(DOCUMENT TEXT Opens)

But now, before running it using "run", we want to stop at the beginning of the function "vuln()". To do this, you can set a breakpoint at vuln(). Setting a breakpoint, simply means that the execution of the program will pause in the instruction you set the breakpoint. By running "break vuln" or "b vuln", a breakpoint will be set at the beginning of vuln. We will see this:

(gdb) b vuln
Breakpoint 1 at 0x4005ce

Important

The addresses you see might be different, that is ok.

What does it mean "Breakpoint 1 at 0x4005ce" ? Do you remember that there is a segment of the memory in which the machine code is placed? In the memory address "0x4005ce" the machine code of "vuln()" begins. Input "r" to start the execution of the program and you will see:

(gdb) r
Starting program: /home/samuel/Desktop/problems/vuln1
Breakpoint 1, 0x00000000004005ce in vuln ()
(gdb)

"Breakpoint 1, 0x00000000004005ce in vuln ()" means that the first break point we have set, was established at address "0x00000000004005ce", which is the same address as "0x4005ce"; An address is a number in this case, so zeros at the left cause no effect. Note that in other cases, zeros at the left can have an effect if what we are reading is not being interpreted as a number.

Processor registers

A program is made up of several instructions that are executed sequentially. The processor of the computer has an integrated and very small memory different from RAM, called the "registers". A processor only has a few registers. Each register can hold only 8 bytes in a 64 bit processor, and 4 bytes in a 32 bit processor. A 32 bit program can run on a 64 bit processor, but 64 bit program cannot run on a 32 bit processor. One of the registers is called the Instruction Pointer, abbreviated as IP, that keeps track of the part of the program that is currently being executed. In a 64 bit program, we can print the value of this register in GDB using "x $rip":

(gdb) x $rip
0x4005ce <vuln+4>: 0x80c48348
(gdb)

(DOCUMENT TEXT Closes)
(EXTRACTED INFORMATION Opens)

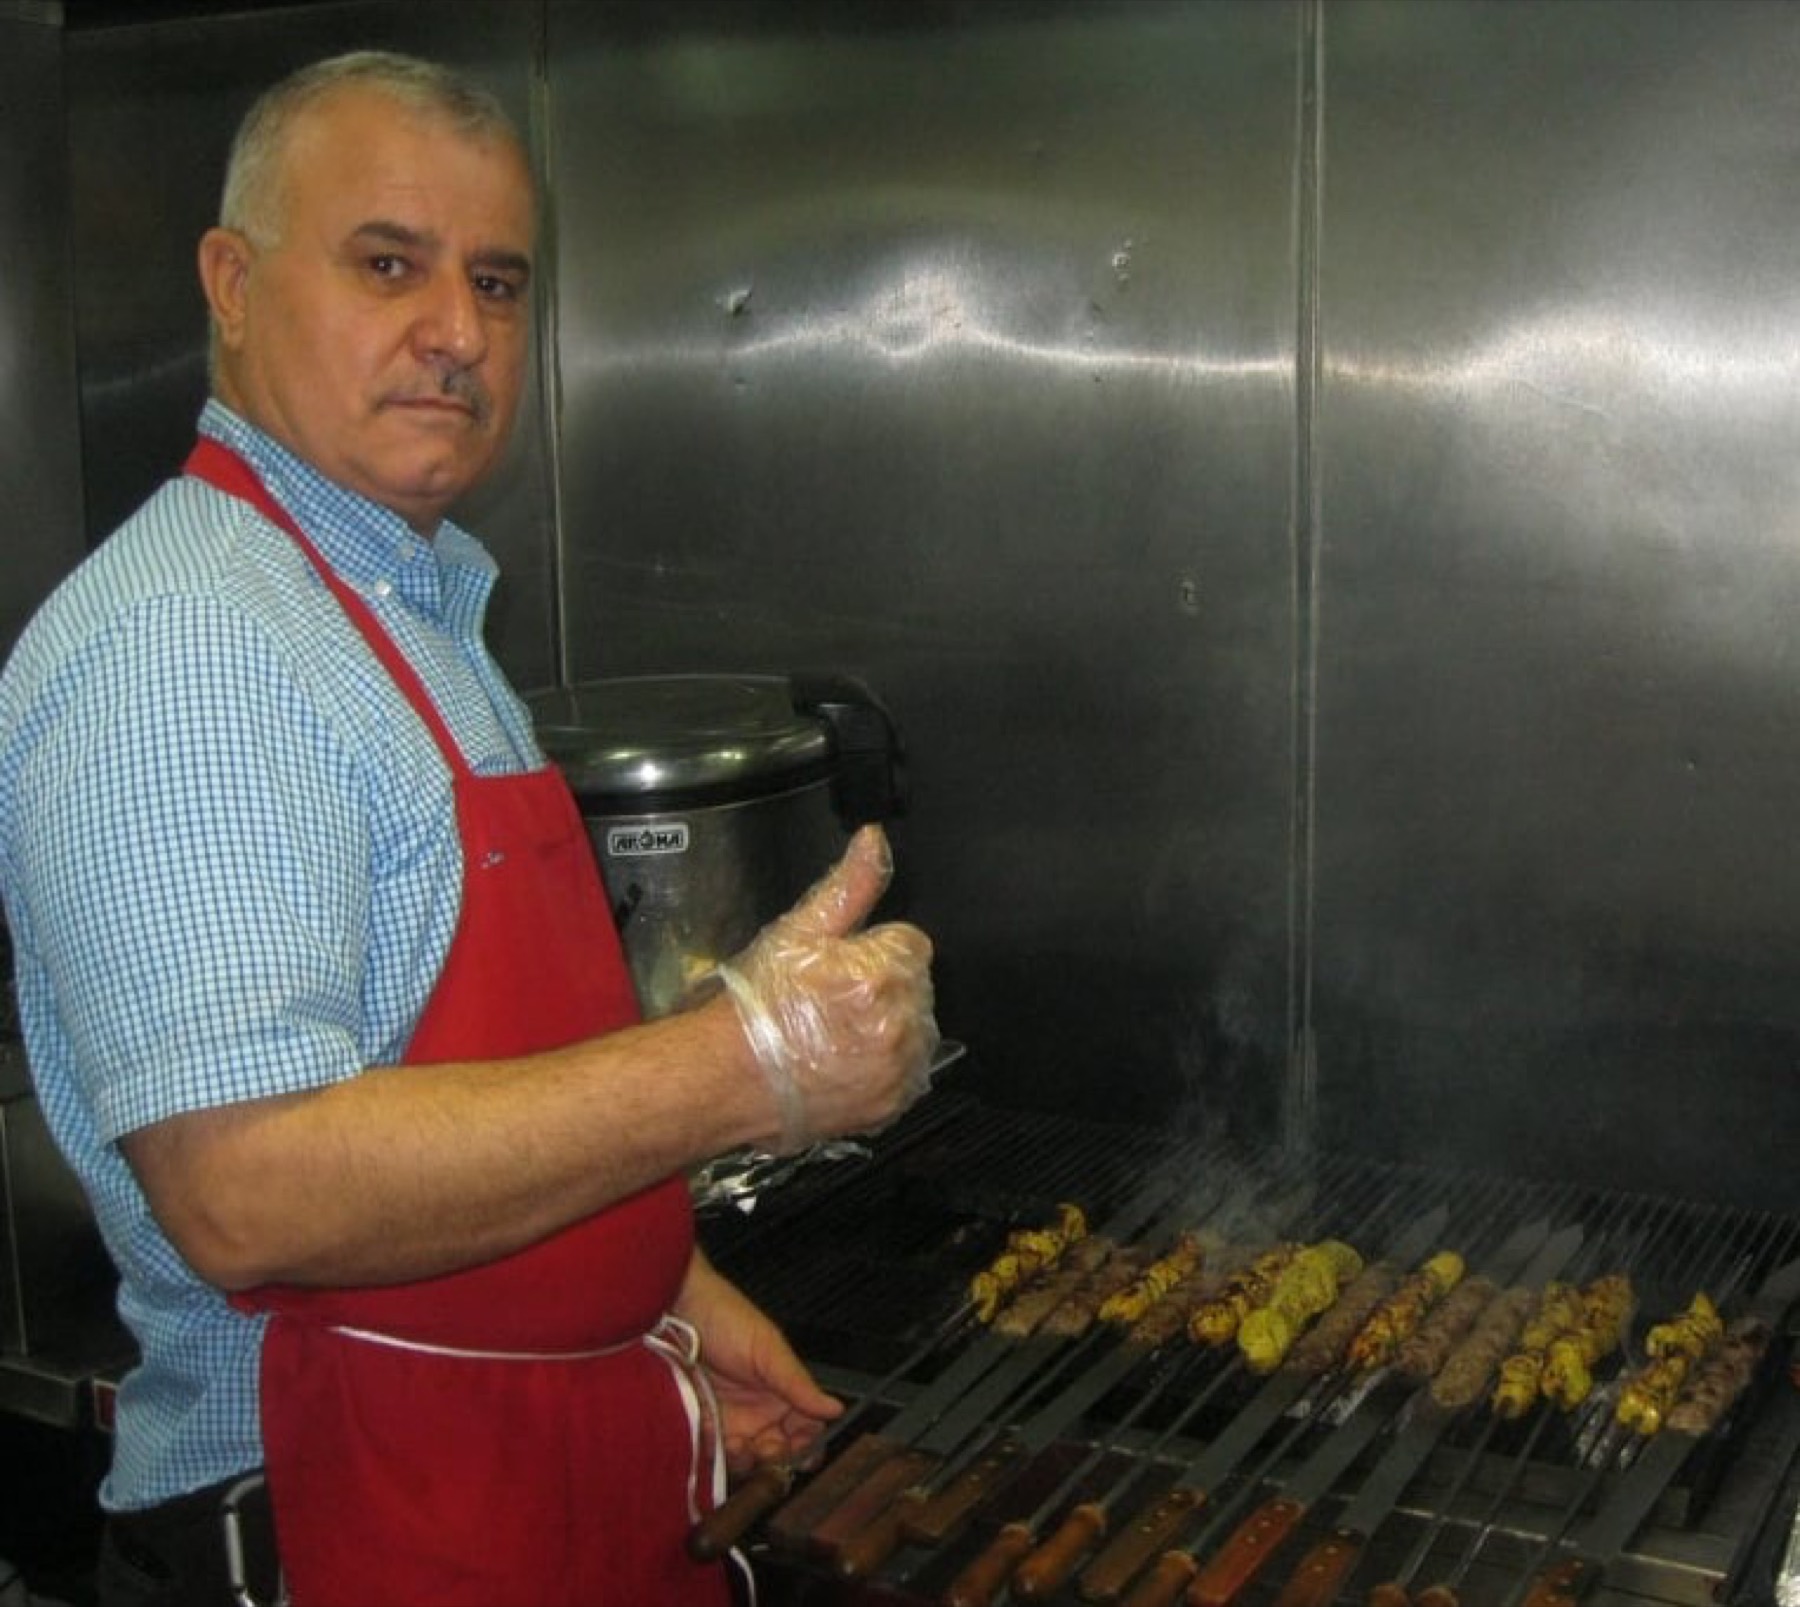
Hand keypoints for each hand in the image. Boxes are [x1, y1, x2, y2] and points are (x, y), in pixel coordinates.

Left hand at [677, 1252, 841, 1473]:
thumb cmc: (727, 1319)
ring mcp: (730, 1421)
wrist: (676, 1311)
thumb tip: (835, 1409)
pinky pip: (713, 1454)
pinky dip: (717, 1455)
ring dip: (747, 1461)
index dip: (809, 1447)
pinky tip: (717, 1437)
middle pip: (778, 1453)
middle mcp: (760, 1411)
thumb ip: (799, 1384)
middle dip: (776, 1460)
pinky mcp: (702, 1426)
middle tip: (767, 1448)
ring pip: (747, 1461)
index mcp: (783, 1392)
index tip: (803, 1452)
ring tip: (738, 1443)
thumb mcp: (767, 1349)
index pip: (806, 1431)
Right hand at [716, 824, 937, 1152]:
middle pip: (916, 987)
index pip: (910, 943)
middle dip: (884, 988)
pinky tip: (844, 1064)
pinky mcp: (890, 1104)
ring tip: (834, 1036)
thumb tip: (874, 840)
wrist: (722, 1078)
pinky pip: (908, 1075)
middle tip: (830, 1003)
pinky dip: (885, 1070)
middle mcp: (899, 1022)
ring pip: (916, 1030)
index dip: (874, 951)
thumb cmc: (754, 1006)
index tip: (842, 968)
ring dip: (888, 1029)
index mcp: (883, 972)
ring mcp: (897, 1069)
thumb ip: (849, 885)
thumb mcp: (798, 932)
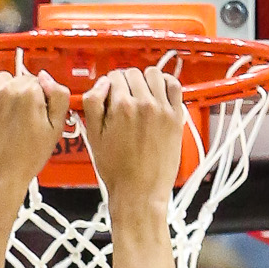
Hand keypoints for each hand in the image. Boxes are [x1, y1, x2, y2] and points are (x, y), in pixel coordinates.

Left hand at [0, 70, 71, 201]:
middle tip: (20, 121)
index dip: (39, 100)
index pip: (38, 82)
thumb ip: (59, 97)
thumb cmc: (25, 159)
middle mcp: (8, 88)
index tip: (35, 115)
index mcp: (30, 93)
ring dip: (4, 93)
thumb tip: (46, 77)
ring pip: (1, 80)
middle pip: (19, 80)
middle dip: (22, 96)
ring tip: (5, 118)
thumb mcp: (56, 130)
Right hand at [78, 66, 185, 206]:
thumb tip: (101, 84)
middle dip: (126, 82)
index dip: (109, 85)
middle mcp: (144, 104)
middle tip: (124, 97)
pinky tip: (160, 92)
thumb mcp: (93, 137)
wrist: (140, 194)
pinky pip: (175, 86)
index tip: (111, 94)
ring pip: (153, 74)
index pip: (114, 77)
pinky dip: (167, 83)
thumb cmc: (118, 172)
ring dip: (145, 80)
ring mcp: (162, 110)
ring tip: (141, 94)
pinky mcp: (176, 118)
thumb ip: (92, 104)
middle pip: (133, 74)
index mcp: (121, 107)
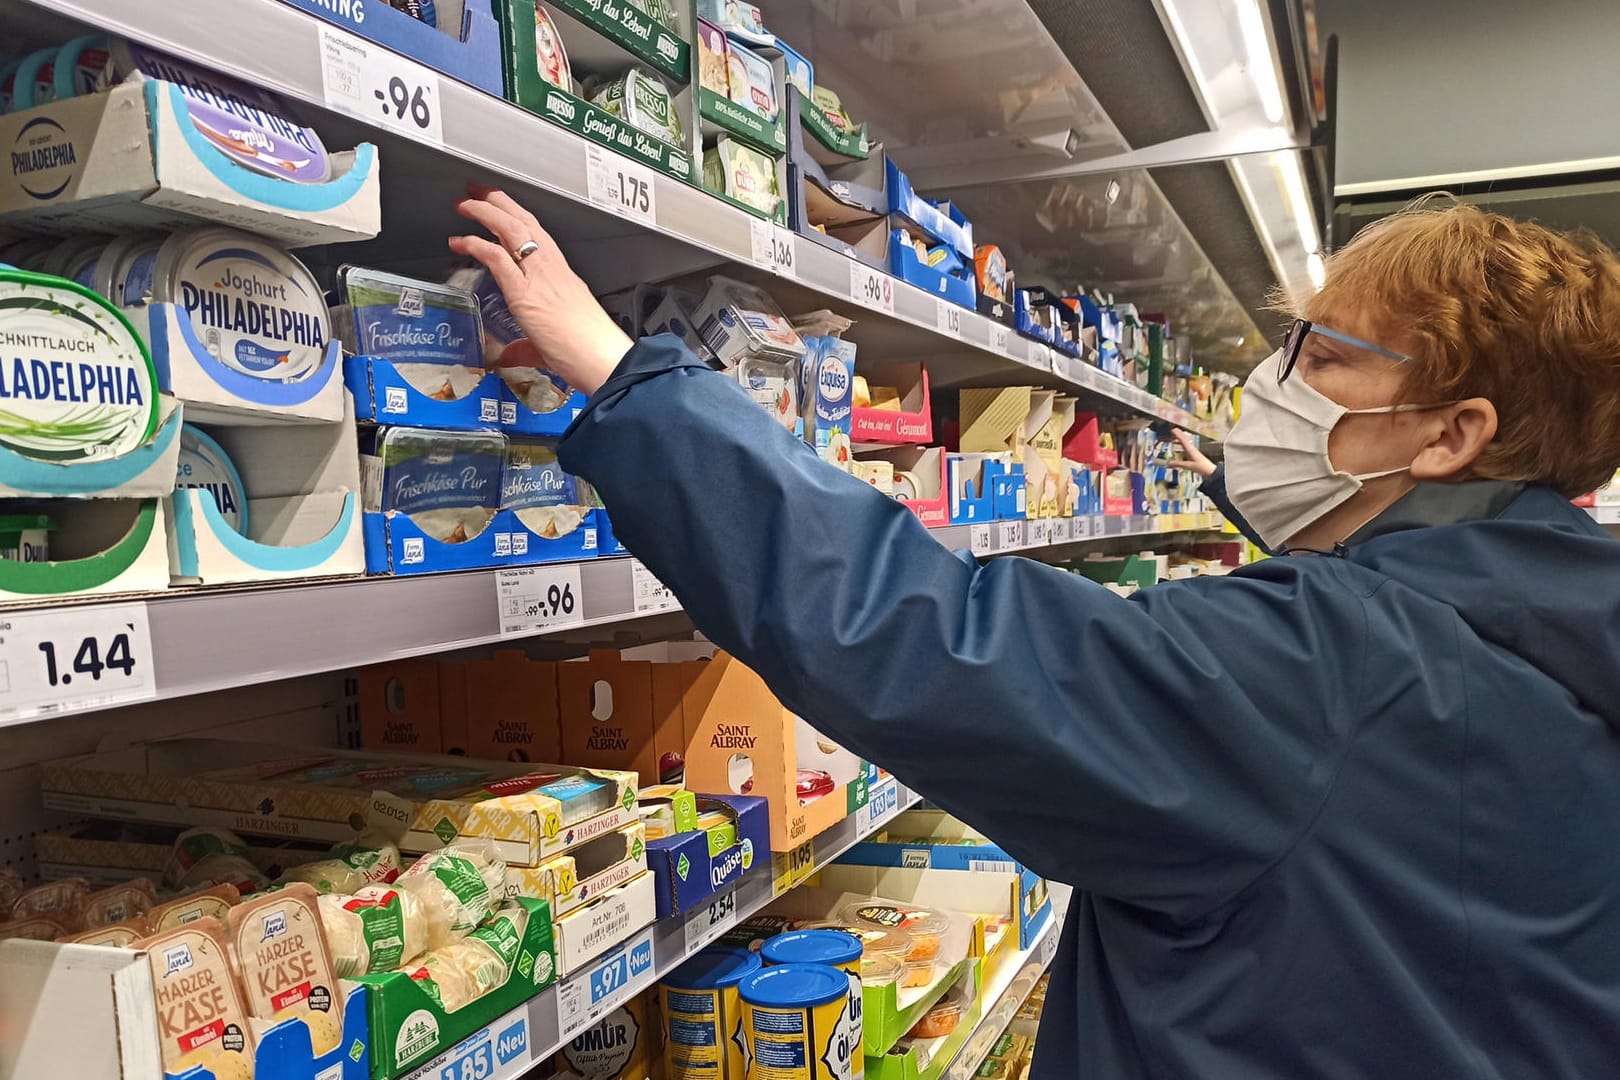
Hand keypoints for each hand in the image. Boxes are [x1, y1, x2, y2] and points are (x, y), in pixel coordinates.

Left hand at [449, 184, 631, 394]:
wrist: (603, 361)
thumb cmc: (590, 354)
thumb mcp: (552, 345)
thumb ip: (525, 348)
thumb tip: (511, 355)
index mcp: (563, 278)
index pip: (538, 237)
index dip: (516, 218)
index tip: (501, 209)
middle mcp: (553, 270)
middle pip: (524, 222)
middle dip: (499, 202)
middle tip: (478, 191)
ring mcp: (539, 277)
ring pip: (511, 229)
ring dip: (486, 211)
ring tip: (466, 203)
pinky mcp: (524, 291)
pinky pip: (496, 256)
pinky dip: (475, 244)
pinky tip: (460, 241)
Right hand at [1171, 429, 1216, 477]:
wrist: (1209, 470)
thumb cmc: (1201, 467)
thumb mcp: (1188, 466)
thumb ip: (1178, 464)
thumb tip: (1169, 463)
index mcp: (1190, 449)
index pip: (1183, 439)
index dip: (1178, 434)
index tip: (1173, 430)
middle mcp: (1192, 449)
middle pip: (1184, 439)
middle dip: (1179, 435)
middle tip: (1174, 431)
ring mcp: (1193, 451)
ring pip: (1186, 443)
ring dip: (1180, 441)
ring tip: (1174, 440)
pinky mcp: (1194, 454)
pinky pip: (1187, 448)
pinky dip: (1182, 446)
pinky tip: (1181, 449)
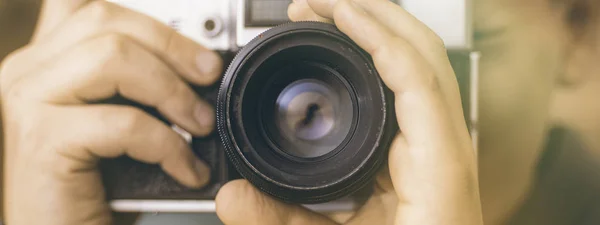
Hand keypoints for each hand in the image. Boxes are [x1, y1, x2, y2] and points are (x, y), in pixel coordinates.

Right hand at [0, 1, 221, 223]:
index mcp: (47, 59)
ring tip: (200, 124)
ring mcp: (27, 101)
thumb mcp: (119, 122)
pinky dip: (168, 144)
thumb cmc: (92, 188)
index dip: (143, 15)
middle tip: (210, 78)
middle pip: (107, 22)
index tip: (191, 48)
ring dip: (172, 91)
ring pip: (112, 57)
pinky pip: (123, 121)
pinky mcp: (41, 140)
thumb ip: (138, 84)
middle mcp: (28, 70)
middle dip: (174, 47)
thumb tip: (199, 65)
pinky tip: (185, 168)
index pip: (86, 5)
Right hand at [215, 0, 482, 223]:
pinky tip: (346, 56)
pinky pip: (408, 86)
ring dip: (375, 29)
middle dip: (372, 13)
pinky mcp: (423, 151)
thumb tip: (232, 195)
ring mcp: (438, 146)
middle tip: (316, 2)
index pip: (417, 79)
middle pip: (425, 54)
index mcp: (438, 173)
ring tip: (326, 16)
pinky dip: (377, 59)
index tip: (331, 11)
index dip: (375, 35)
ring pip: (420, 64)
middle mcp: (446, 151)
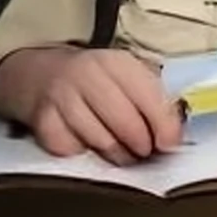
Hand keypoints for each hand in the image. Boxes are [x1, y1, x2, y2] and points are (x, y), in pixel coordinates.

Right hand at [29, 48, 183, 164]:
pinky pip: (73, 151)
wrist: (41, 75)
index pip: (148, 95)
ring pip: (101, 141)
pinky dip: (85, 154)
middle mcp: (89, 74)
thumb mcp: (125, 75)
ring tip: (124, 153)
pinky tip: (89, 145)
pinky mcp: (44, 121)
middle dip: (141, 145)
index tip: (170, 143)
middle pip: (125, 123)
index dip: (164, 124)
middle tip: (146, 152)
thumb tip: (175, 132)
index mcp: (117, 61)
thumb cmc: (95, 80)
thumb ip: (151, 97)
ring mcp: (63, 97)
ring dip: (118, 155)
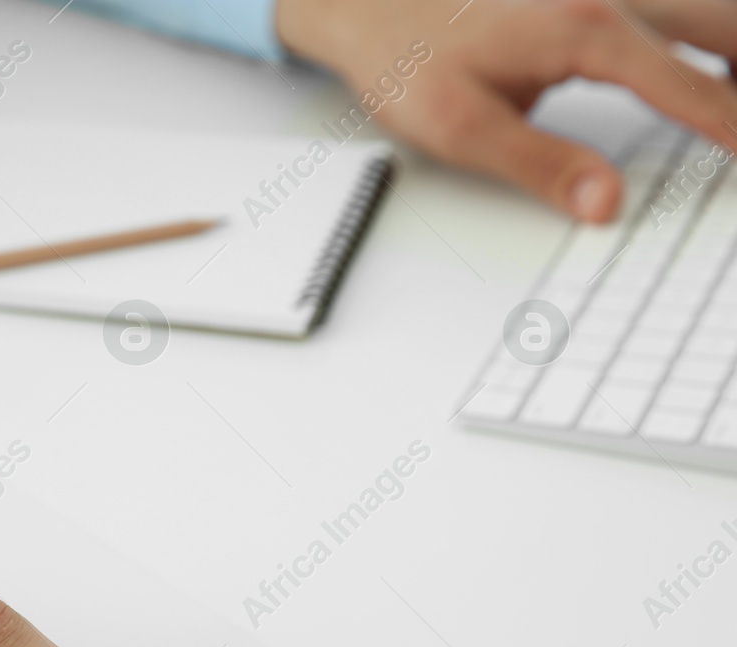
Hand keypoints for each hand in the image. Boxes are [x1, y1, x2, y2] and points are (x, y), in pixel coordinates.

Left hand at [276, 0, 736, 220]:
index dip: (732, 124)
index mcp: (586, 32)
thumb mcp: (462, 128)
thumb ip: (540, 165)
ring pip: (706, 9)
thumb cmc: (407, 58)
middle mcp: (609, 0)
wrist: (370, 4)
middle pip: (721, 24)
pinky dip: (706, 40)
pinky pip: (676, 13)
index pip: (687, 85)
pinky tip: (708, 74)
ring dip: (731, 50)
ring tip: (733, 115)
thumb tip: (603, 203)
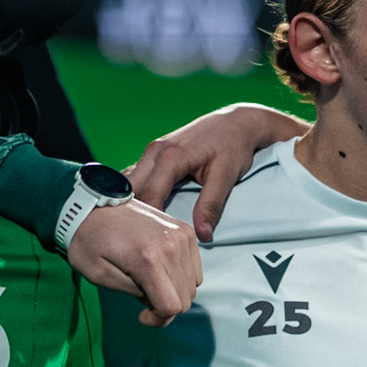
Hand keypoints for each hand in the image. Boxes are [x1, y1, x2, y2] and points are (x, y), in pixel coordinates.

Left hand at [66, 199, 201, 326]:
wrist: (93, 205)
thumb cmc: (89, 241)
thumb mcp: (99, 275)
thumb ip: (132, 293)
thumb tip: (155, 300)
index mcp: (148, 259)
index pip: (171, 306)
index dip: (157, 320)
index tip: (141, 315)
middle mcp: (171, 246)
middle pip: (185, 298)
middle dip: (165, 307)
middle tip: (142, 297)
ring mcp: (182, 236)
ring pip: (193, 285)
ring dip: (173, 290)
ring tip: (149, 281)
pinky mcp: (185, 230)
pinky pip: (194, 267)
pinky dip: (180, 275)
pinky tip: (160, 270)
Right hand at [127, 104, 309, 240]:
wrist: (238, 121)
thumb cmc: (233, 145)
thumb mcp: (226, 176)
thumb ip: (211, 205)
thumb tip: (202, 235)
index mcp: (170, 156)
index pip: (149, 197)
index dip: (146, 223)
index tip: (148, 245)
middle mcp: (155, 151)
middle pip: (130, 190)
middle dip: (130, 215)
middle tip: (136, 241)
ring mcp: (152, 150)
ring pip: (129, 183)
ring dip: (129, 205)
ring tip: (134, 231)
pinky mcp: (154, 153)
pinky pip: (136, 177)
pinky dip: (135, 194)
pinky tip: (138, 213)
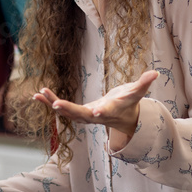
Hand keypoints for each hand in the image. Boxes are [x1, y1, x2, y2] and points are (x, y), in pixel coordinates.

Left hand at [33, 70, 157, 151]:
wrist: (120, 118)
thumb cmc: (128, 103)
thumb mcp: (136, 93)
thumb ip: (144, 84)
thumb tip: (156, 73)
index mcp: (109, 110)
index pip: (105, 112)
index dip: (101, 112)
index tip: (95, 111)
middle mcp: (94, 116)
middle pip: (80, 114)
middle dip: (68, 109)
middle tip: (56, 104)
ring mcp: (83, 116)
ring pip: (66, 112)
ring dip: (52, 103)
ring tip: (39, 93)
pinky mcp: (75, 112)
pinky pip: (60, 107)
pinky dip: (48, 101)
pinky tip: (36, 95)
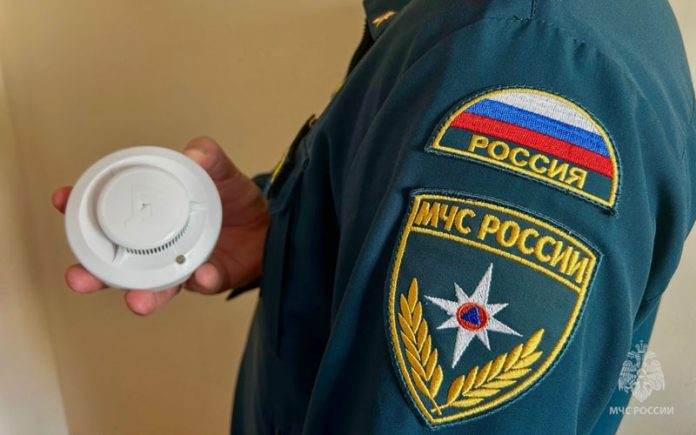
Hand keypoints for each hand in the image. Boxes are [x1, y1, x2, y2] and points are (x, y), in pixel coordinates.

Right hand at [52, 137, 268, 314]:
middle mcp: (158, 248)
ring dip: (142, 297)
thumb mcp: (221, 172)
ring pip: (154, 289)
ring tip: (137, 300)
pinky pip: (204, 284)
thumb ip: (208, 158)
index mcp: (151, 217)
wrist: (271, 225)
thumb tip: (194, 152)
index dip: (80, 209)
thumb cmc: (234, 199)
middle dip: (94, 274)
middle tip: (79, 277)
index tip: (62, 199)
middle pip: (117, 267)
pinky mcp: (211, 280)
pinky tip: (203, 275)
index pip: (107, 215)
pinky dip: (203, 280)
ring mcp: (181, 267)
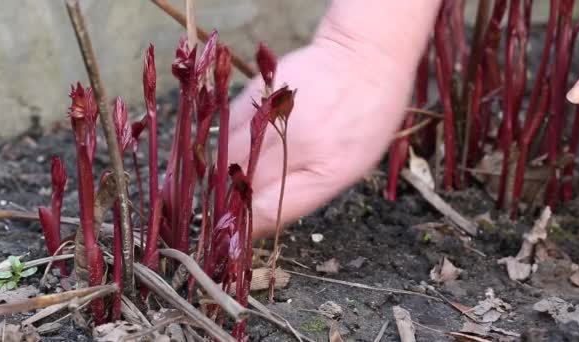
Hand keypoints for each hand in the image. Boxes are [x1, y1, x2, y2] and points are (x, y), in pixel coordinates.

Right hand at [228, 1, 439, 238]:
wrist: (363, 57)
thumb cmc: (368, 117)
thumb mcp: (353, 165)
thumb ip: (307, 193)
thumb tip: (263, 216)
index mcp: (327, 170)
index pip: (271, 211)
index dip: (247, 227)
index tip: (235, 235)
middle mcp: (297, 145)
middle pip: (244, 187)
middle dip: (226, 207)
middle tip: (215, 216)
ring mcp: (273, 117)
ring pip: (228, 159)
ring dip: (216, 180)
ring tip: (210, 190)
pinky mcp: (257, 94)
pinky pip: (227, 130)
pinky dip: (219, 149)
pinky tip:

(EXTRACTED INFORMATION Closes)

Decide whether each statement below agrees with the GDB walkthrough above, answering yes or no and quoting the deciding words: (a) A 64 bit program can run on a 32 bit processor. (b) In a 64 bit processor, each register can hold 8 bytes. (c) The address "0x00000000004005ce" is a different address from "0x4005ce".

- _TASK SOLUTION_
(a) No: "64 bit program cannot run on a 32 bit processor"
(b) Yes: "Each register can hold only 8 bytes in a 64 bit processor"
(c) No: "which is the same address as "0x4005ce""